Member Batye recently reviewed Stealing the Network: The Complete Series Collector’s Edition for our Bookworm Blog. It’s a collection of fictional stories that takes a look at the possibilities available to hackers with some time and bad intentions. While the collection is meant to be an aid to ethical hackers and security professionals looking to be proactive, it brings up a moral dilemma. How can you ever ensure that the knowledge you’re passing on will be used for good rather than evil?
A question was recently posted in the IT Forums regarding embedding executable files into a JPEG, a common tactic for spreading malware to unsuspecting end users. The community responded with mixed feelings toward the intentions of the asker. Who draws the line between helping out your fellow IT professionals and providing ill intent with the recipe for possible harm?

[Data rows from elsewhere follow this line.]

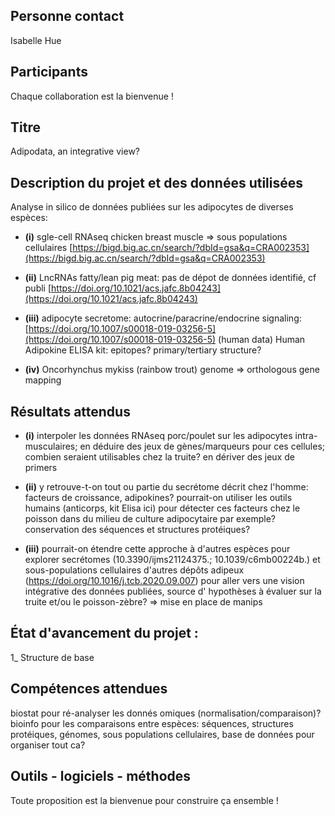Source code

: ## Personne contact
Isabelle Hue

## Participants
Chaque collaboration est la bienvenue !

## Titre
Adipodata, an integrative view?

## Description du projet et des données utilisées
Analyse in silico de données publiées sur les adipocytes de diverses espèces: 
- **(i)** sgle-cell RNAseq chicken breast muscle => sous populations cellulaires 
[https://bigd.big.ac.cn/search/?dbId=gsa&q=CRA002353](https://bigd.big.ac.cn/search/?dbId=gsa&q=CRA002353)

- **(ii)** LncRNAs fatty/lean pig meat: pas de dépot de données identifié, cf publi
[https://doi.org/10.1021/acs.jafc.8b04243](https://doi.org/10.1021/acs.jafc.8b04243)

- **(iii)** adipocyte secretome: autocrine/paracrine/endocrine signaling: 
[https://doi.org/10.1007/s00018-019-03256-5](https://doi.org/10.1007/s00018-019-03256-5) (human data)
Human Adipokine ELISA kit: epitopes? primary/tertiary structure?

- **(iv)** Oncorhynchus mykiss (rainbow trout) genome => orthologous gene mapping

## Résultats attendus
- **(i)** interpoler les données RNAseq porc/poulet sur les adipocytes intra-musculaires; en déduire des jeux de gènes/marqueurs pour ces cellules; combien seraient utilisables chez la truite? en dériver des jeux de primers

- **(ii)** y retrouve-t-on tout ou partie du secrétome décrit chez l'homme: facteurs de croissance, adipokines? pourrait-on utiliser les outils humains (anticorps, kit Elisa ici) pour détecter ces facteurs chez le poisson dans du milieu de culture adipocytaire par exemple? conservation des séquences et structures protéiques?

- **(iii)** pourrait-on étendre cette approche à  d'autres espèces pour explorer secrétomes (10.3390/ijms21124375.; 10.1039/c6mb00224b.) et sous-populations cellulaires d'autres dépôts adipeux (https://doi.org/10.1016/j.tcb.2020.09.007) pour aller vers une vision intégrative des données publiées, source d' hypothèses à évaluer sur la truite et/ou le poisson-zèbre? => mise en place de manips

## État d'avancement du projet :
1_ Structure de base

## Compétences attendues
biostat pour ré-analyser les donnés omiques (normalisation/comparaison)? 
bioinfo pour les comparaisons entre espèces: séquences, structures protéiques, génomes, sous populations cellulaires, base de données pour organiser tout ca?


## Outils - logiciels - méthodes
Toute proposition est la bienvenue pour construire ça ensemble !
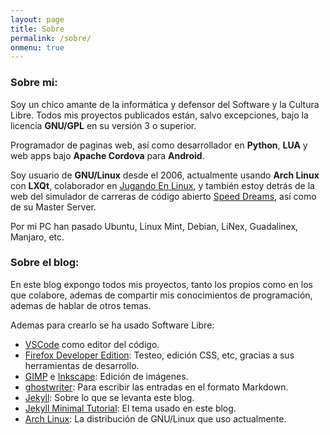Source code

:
 ```yaml
---
layout: page
title: Sobre
permalink: /sobre/
onmenu: true
---
```

### Sobre mi:

Soy un chico amante de la informática y defensor del Software y la Cultura Libre. Todos mis proyectos publicados están, salvo excepciones, bajo la licencia **GNU/GPL** en su versión 3 o superior.

Programador de paginas web, así como desarrollador en **Python**, **LUA** y web apps bajo **Apache Cordova** para **Android**.

Soy usuario de **GNU/Linux** desde el 2006, actualmente usando **Arch Linux** con **LXQt**, colaborador en [Jugando En Linux](https://jugandoenlinux.com), y también estoy detrás de la web del simulador de carreras de código abierto [Speed Dreams](https://www.speed-dreams.net), así como de su Master Server.

Por mi PC han pasado Ubuntu, Linux Mint, Debian, LiNex, Guadalinex, Manjaro, etc.

### Sobre el blog:

En este blog expongo todos mis proyectos, tanto los propios como en los que colabore, ademas de compartir mis conocimientos de programación, ademas de hablar de otros temas.

Ademas para crearlo se ha usado Software Libre:

* [VSCode](https://code.visualstudio.com/) como editor del código.
* [Firefox Developer Edition](https://www.mozilla.org/es-ES/firefox/developer/): Testeo, edición CSS, etc, gracias a sus herramientas de desarrollo.
* [GIMP](https://www.gimp.org/) e [Inkscape](https://inkscape.org/): Edición de imágenes.
* [ghostwriter](https://github.com/wereturtle/ghostwriter): Para escribir las entradas en el formato Markdown.
* [Jekyll](http://jekyllrb.com/): Sobre lo que se levanta este blog.
* [Jekyll Minimal Tutorial](https://github.com/son-link/jekyll-minimal-tutorial): El tema usado en este blog.
* [Arch Linux](https://www.archlinux.org/): La distribución de GNU/Linux que uso actualmente.
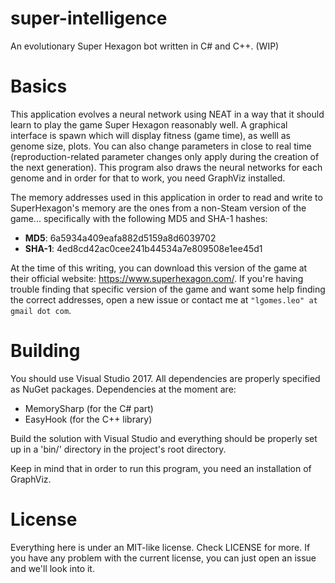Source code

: # super-intelligence
An evolutionary Super Hexagon bot written in C# and C++. (WIP)

# Basics

This application evolves a neural network using NEAT in a way that it should learn to play the game Super Hexagon reasonably well. A graphical interface is spawn which will display fitness (game time), as welll as genome size, plots. You can also change parameters in close to real time (reproduction-related parameter changes only apply during the creation of the next generation). This program also draws the neural networks for each genome and in order for that to work, you need GraphViz installed.

The memory addresses used in this application in order to read and write to SuperHexagon's memory are the ones from a non-Steam version of the game... specifically with the following MD5 and SHA-1 hashes:

* **MD5**: 6a5934a409eafa882d5159a8d6039702
* **SHA-1**: 4ed8cd42ac0cee241b44534a7e809508e1ee45d1

At the time of this writing, you can download this version of the game at their official website: https://www.superhexagon.com/. If you're having trouble finding that specific version of the game and want some help finding the correct addresses, open a new issue or contact me at `"lgomes.leo" at gmail dot com`.

# Building

You should use Visual Studio 2017. All dependencies are properly specified as NuGet packages. Dependencies at the moment are:

* MemorySharp (for the C# part)
* EasyHook (for the C++ library)

Build the solution with Visual Studio and everything should be properly set up in a 'bin/' directory in the project's root directory.

Keep in mind that in order to run this program, you need an installation of GraphViz.

# License

Everything here is under an MIT-like license. Check LICENSE for more. If you have any problem with the current license, you can just open an issue and we'll look into it.
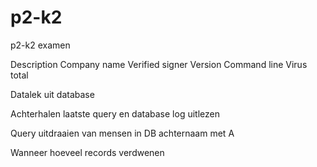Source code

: # p2-k2
p2-k2 examen



Description
Company name 
Verified signer 
Version 
Command line 
Virus total 




Datalek uit database 

Achterhalen laatste query en database log uitlezen

Query uitdraaien van mensen in DB achternaam met A 

Wanneer hoeveel records verdwenen


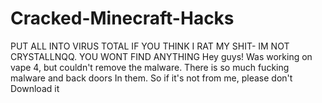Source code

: # Cracked-Minecraft-Hacks
PUT ALL INTO VIRUS TOTAL IF YOU THINK I RAT MY SHIT- IM NOT CRYSTALLNQQ. YOU WONT FIND ANYTHING
Hey guys! Was working on vape 4, but couldn't remove the malware.
There is so much fucking malware and back doors 
In them. So if it's not from me, please don't 
Download it

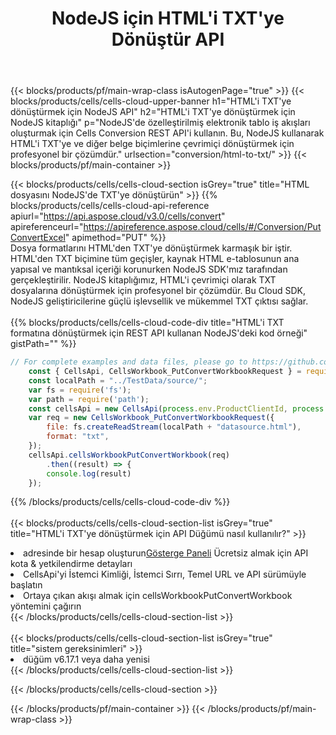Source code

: ﻿---
title:  NodeJS için HTML'i TXT'ye Dönüştür API
description:  HTML formatındaki dosyayı TXT formatındaki dosyaya dönüştürmek için NodeJS için Aspose.Cells Cloud SDK'yı kullanma.
url: /tr/nodejs/conversion/html-to-txt/
---
{{< blocks/products/pf/main-wrap-class isAutogenPage="true" >}}
{{< blocks/products/cells/cells-cloud-upper-banner h1="HTML\'i TXT\'ye dönüştürmek için NodeJS API" h2="HTML\'i TXT\'ye dönüştürmek için NodeJS kitaplığı" p="NodeJS\'de özelleştirilmiş elektronik tablo iş akışları oluşturmak için Cells Conversion REST API\'i kullanın. Bu, NodeJS kullanarak HTML\'i TXT\'ye ve diğer belge biçimlerine çevrimiçi dönüştürmek için profesyonel bir çözümdür." urlsection="conversion/html-to-txt/" >}}
{{< blocks/products/pf/main-container >}}

{{< blocks/products/cells/cells-cloud-section isGrey="true" title="HTML dosyasını NodeJS\'de TXT\'ye dönüştürün" >}}
{{% blocks/products/cells/cells-cloud-api-reference apiurl="https://api.aspose.cloud/v3.0/cells/convert" apireferenceurl="https://apireference.aspose.cloud/cells/#/Conversion/PutConvertExcel" apimethod="PUT" %}}
<br/>
Dosya formatlarını HTML'den TXT'ye dönüştürmek karmaşık bir iştir. HTML'den TXT biçimine tüm geçişler, kaynak HTML e-tablosunun ana yapısal ve mantıksal içeriği korunurken NodeJS SDK'mız tarafından gerçekleştirilir. NodeJS kitaplığımız, HTML'i çevrimiçi olarak TXT dosyalarına dönüştürmek için profesyonel bir çözümdür. Bu Cloud SDK, NodeJS geliştiricilerine güçlü işlevsellik ve mükemmel TXT çıktısı sağlar.
<br/>
<br/>
{{% blocks/products/cells/cells-cloud-code-div title="HTML\'i TXT formatına dönüştürmek için REST API kullanan NodeJS\'deki kod örneği" gistPath="" %}}
 
```js
// For complete examples and data files, please go to https://github.com/aspose-cells-cloud/aspose-cells-cloud-node/
    const { CellsApi, CellsWorkbook_PutConvertWorkbookRequest } = require("asposecellscloud");
    const localPath = "../TestData/source/";
    var fs = require('fs');
    var path = require('path');
    const cellsApi = new CellsApi(process.env.ProductClientId, process.env.ProductClientSecret);
    var req = new CellsWorkbook_PutConvertWorkbookRequest({
        file: fs.createReadStream(localPath + "datasource.html"),
        format: "txt",
    });
    cellsApi.cellsWorkbookPutConvertWorkbook(req)
        .then((result) => {
        console.log(result)
    });
```
 
{{% /blocks/products/cells/cells-cloud-code-div %}}
<br/>
<br/>
{{< blocks/products/cells/cells-cloud-section-list isGrey="true" title="HTML\'i TXT\'ye dönüştürmek için API Düğümü nasıl kullanılır?" >}}
<li> adresinde bir hesap oluşturun<a href="https://dashboard.aspose.cloud/">Gösterge Paneli</a> Ücretsiz almak için API kota & yetkilendirme detayları</li>
<li>CellsApi'yi İstemci Kimliği, İstemci Sırrı, Temel URL ve API sürümüyle başlatın</li>
<li>Ortaya çıkan akışı almak için cellsWorkbookPutConvertWorkbook yöntemini çağırın</li>
{{< /blocks/products/cells/cells-cloud-section-list >}}
<br/>
<br/>
{{< blocks/products/cells/cells-cloud-section-list isGrey="true" title="sistem gereksinimleri" >}}
<li>düğüm v6.17.1 veya daha yenisi</li>
{{< /blocks/products/cells/cells-cloud-section-list >}}

{{< /blocks/products/cells/cells-cloud-section >}}

{{< /blocks/products/pf/main-container >}}
{{< /blocks/products/pf/main-wrap-class >}}
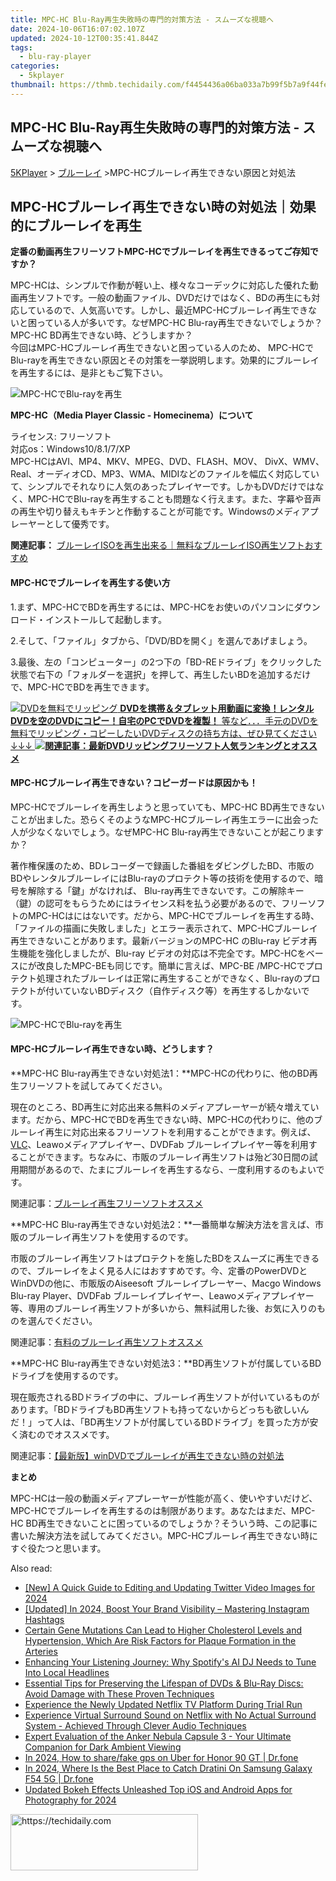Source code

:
 ```yaml
---
title: MPC-HC Blu-Ray再生失敗時の専門的対策方法 - スムーズな視聴へ
date: 2024-10-06T16:07:02.107Z
updated: 2024-10-12T00:35:41.844Z
tags:
  - blu-ray-player
categories:
  - 5kplayer
thumbnail: https://thmb.techidaily.com/f4454436a06ba033a7b99f5b7a9f44fe470868599b2299ee24471567dbe046e5.jpg
---
```


## MPC-HC Blu-Ray再生失敗時の専門的対策方法 - スムーズな視聴へ

[5KPlayer](https://tools.techidaily.com/5kplayer/products/) \> [ブルーレイ](https://tools.techidaily.com/5kplayer/video-music-player/) \>MPC-HCブルーレイ再生できない原因と対処法

## MPC-HCブルーレイ再生できない時の対処法｜効果的にブルーレイを再生

**定番の動画再生フリーソフトMPC-HCでブルーレイを再生できるってご存知ですか？**  
  
 MPC-HCは、シンプルで作動が軽い上、様々なコーデックに対応した優れた動画再生ソフトです。一般の動画ファイル、DVDだけではなく、BDの再生にも対応しているので、人気高いです。しかし、最近MPC-HCブルーレイ再生できないと困っている人が多いです。なぜMPC-HC Blu-ray再生できないでしょうか？MPC-HC BD再生できない時、どうしますか？  
今回はMPC-HCブルーレイ再生できないと困っている人のため、 MPC-HCでBlu-rayを再生できない原因とその対策を一挙説明します。効果的にブルーレイを再生するには、是非ともご覧下さい。

![MPC-HCでBlu-rayを再生](https://www.5kplayer.com/blu-ray-player-jp/img/mpc-hc.jpg)

**MPC-HC（Media Player Classic - Homecinema）について**

ライセンス: フリーソフト  
対応os：Windows10/8.1/7/XP  
MPC-HCはAVI、MP4、MKV、MPEG、DVD、FLASH、MOV、 DivX、WMV、Real、オーディオCD、MP3、WMA、MIDIなどのファイルを幅広く対応していて、シンプルでそれなりに人気のあったプレイヤーです。しかもDVDだけではなく、MPC-HCでBlu-rayを再生することも問題なく行えます。また、字幕や音声の再生や切り替えもキチンと作動することが可能です。Windowsのメディアプレーヤーとして優秀です。

**関連記事：** [ブルーレイISOを再生出来る｜無料なブルーレイISO再生ソフトおすすめ](https://tools.techidaily.com/5kplayer/products/)

#### **MPC-HCでブルーレイを再生する使い方**

1.まず、MPC-HCでBDを再生するには、MPC-HCをお使いのパソコンにダウンロード・インストールして起動します。 

2.そして、「ファイル」タブから、「DVD/BDを開く」を選んであげましょう。

3.最後、左の「コンピューター」の2つ下の「BD-REドライブ」をクリックした状態で右下の「フォルダーを選択」を押して、再生したいBDを追加するだけで、MPC-HCでBDを再生できます。

[![DVDを無料でリッピング](https://www.5kplayer.com/blu-ray-player-jp/img/dvd-copy.jpg) **DVDを携帯＆タブレット用動画に変換！レンタルDVDを空のDVDにコピー！自宅のPCでDVDを複製！** 等など．．．手元のDVDを無料でリッピング・コピーしたいDVDディスクの持ち方は、ぜひ見てください↓↓↓ ![](https://www.5kplayer.com/blu-ray-player-jp/img/hot.gif)**関連記事：最新DVDリッピングフリーソフト人気ランキングとオススメ**](https://www.winxdvd.com/blog/powerful-top-free-dvd-ripper.htm?utm%5Fsource=seo-5kp&utm%5Fcampaign=top-ripper)

#### **MPC-HCブルーレイ再生できない？コピーガードは原因かも！**

MPC-HCでブルーレイを再生しようと思っていても、MPC-HC BD再生できないことが出ました。恐らくそのようなMPC-HCブルーレイ再生エラーに出会った人が少なくないでしょう。なぜMPC-HC Blu-ray再生できないことが起こりますか？

著作権保護のため、BDレコーダーで録画した番組をダビングしたBD、市販のBDやレンタルブルーレイにはBlu-rayのプロテクト等の技術を使用するので、暗号を解除する「鍵」がなければ、 Blu-ray再生できないです。この解除キー（鍵）の認可をもらうためにはライセンス料を払う必要があるので、フリーソフトのMPC-HCはにはないです。だから、MPC-HCでブルーレイを再生する時、「ファイルの描画に失敗しました」とエラー表示されて、MPC-HCブルーレイ再生できないことがあります。最新バージョンのMPC-HC のBlu-ray ビデオ再生機能を強化しましたが、Blu-ray ビデオの対応は不完全です。MPC-HCをベースにが改良したMPC-BEも同じです。簡単に言えば、MPC-BE /MPC-HCでプロテクト処理されたブルーレイは正常に再生することができなく、Blu-rayのプロテクトが付いていないBDディスク（自作ディスク等）を再生するしかないです。

![MPC-HCでBlu-rayを再生](https://www.5kplayer.com/blu-ray-player-jp/img/mpc-hc-blu-ray-1.jpg)

#### **MPC-HCブルーレイ再生できない時、どうします？**

**MPC-HC Blu-ray再生できない対処法1：**MPC-HCの代わりに、他のBD再生フリーソフトを試してみてください。

現在のところ、BD再生に対応出来る無料のメディアプレーヤーが続々増えています。だから、MPC-HCでBDを再生できない時、MPC-HCの代わりに、他のブルーレイ再生に対応出来るフリーソフトを利用することができます。例えば、[VLC](https://tools.techidaily.com/5kplayer/products/)、Leawoメディアプレイヤー、DVDFab ブルーレイプレイヤー等を利用することができます。ちなみに、市販のブルーレイ再生ソフトは殆ど30日間の試用期間があるので、たまにブルーレイを再生するなら、一度利用するのもよいです。

 関連記事：[ブルーレイ再生フリーソフトオススメ](https://tools.techidaily.com/5kplayer/video-music-player/)

**MPC-HC Blu-ray再生できない対処法2：**一番簡単な解決方法を言えば、市販のブルーレイ再生ソフトを使用するのです。

市販のブルーレイ再生ソフトはプロテクトを施したBDをスムーズに再生できるので、ブルーレイをよく見る人にはおすすめです。今、定番のPowerDVDとWinDVDの他に、市販版のAiseesoft ブルーレイプレーヤー、Macgo Windows Blu-ray Player、DVDFab ブルーレイプレイヤー、Leawoメディアプレイヤー等、専用のブルーレイ再生ソフトが多いから、無料試用した後、お気に入りのものを選んでください。

 関連記事：[有料のブルーレイ再生ソフトオススメ](https://tools.techidaily.com/5kplayer/products/)

**MPC-HC Blu-ray再生できない対処法3：**BD再生ソフトが付属しているBDドライブを使用するのです。

現在販売されるBDドライブの中に、ブルーレイ再生ソフトが付いているものがあります。「BDドライブもBD再生ソフトも持ってないからどっちも欲しいんだ！」って人は、「BD再生ソフトが付属しているBDドライブ」を買った方が安く済むのでオススメです。

 関連記事：[【最新版】winDVDでブルーレイが再生できない時の対処法](https://tools.techidaily.com/5kplayer/products/)

**まとめ**

MPC-HCは一般の動画メディアプレーヤーが性能が高く、使いやすいだけど、MPC-HCでブルーレイを再生するのは制限があります。あなたはまだ、MPC-HC BD再生できないことに困っているのでしょうか？そういう時、この記事に書いた解決方法を試してみてください。MPC-HCブルーレイ再生できない時にすぐ役たつと思います。

<ins class="adsbygoogle"
     style="display:block"
     data-ad-format="autorelaxed"
     data-ad-client="ca-pub-7571918770474297"
     data-ad-slot="1223367746"></ins>

<ins class="adsbygoogle"
     style="display:block"
     data-ad-client="ca-pub-7571918770474297"
     data-ad-slot="8358498916"
     data-ad-format="auto"
     data-full-width-responsive="true"></ins>

<span class="atpl-alsoreadstyle">Also read:</span>
<div><ul>
<li><a href="https://twitter-videos.techidaily.com/new-a-quick-guide-to-editing-and-updating-twitter-video-images-for-2024/"><u>[New] A Quick Guide to Editing and Updating Twitter Video Images for 2024</u></a></li>
<li><a href="https://instagram-videos.techidaily.com/updated-in-2024-boost-your-brand-visibility-mastering-instagram-hashtags/"><u>[Updated] In 2024, Boost Your Brand Visibility – Mastering Instagram Hashtags</u></a></li>
<li><a href="https://blue-screen-error.techidaily.com/1723199752249-certain-gene-mutations-can-lead-to-higher-cholesterol-levels-and-hypertension-which-are-risk-factors-for-plaque-formation-in-the-arteries/"><u>Certain Gene Mutations Can Lead to Higher Cholesterol Levels and Hypertension, Which Are Risk Factors for Plaque Formation in the Arteries</u></a></li>
<li><a href="https://media-tips.techidaily.com/enhancing-your-listening-journey-why-spotifys-ai-dj-needs-to-tune-into-local-headlines/"><u>Enhancing Your Listening Journey: Why Spotify's AI DJ Needs to Tune Into Local Headlines</u></a></li>
<li><a href="https://media-tips.techidaily.com/essential-tips-for-preserving-the-lifespan-of-dvds-and-blu-ray-discs-avoid-damage-with-these-proven-techniques/"><u>Essential Tips for Preserving the Lifespan of DVDs & Blu-Ray Discs: Avoid Damage with These Proven Techniques</u></a></li>
<li><a href="https://media-tips.techidaily.com/experience-the-newly-updated-netflix-tv-platform-during-trial-run/"><u>Experience the Newly Updated Netflix TV Platform During Trial Run</u></a></li>
<li><a href="https://media-tips.techidaily.com/experience-virtual-surround-sound-on-netflix-with-no-actual-surround-system-achieved-through-clever-audio-techniques/"><u>Experience Virtual Surround Sound on Netflix with No Actual Surround System - Achieved Through Clever Audio Techniques</u></a></li>
<li><a href="https://media-tips.techidaily.com/expert-evaluation-of-the-anker-nebula-capsule-3-your-ultimate-companion-for-dark-ambient-viewing/"><u>Expert Evaluation of the Anker Nebula Capsule 3 - Your Ultimate Companion for Dark Ambient Viewing</u></a></li>
<li><a href="https://review-topics.techidaily.com/in-2024-how-to-sharefake-gps-on-uber-for-honor-90-gt-drfone-by-drfone-virtual-android/"><u>In 2024, How to share/fake gps on Uber for Honor 90 GT | Dr.fone</u></a></li>
<li><a href="https://change-location.techidaily.com/in-2024-where-is-the-best-place-to-catch-dratini-on-samsung-galaxy-f54-5g-drfone-by-drfone-virtual-android/"><u>In 2024, Where Is the Best Place to Catch Dratini On Samsung Galaxy F54 5G | Dr.fone</u></a></li>
<li><a href="https://smart-video-creator.techidaily.com/updated-bokeh-effects-unleashed-top-ios-and-android-apps-for-photography-for-2024/"><u>Updated Bokeh Effects Unleashed Top iOS and Android Apps for Photography for 2024</u></a></li>
</ul></div>

<!-- affiliate ads begin -->
<a href="https://aligracehair.sjv.io/c/5597632/2027176/19272" target="_top" id="2027176">
  <img src="//a.impactradius-go.com/display-ad/19272-2027176" border="0" alt="https://techidaily.com" width="300" height="90"/>
</a>
<img height="0" width="0" src="https://aligracehair.sjv.io/i/5597632/2027176/19272" style="position:absolute;visibility:hidden;" border="0" />
<!-- affiliate ads end -->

The simple answer is that no one draws that line except for you. IT Knowledge Exchange doesn’t expect you to provide any information you feel uncomfortable disclosing, and that goes for answering deceivingly innocuous questions. Member Chippy088 shares his own philosophy on the dilemma:
[It's] not a good idea to help everyone without thinking about their reason for the question first.
Have there been circumstances in your tech career that have made you uncertain about passing on your own knowledge? What are some nuggets of advice you’d want to pass on to those who are new to IT Knowledge Exchange or IT in general?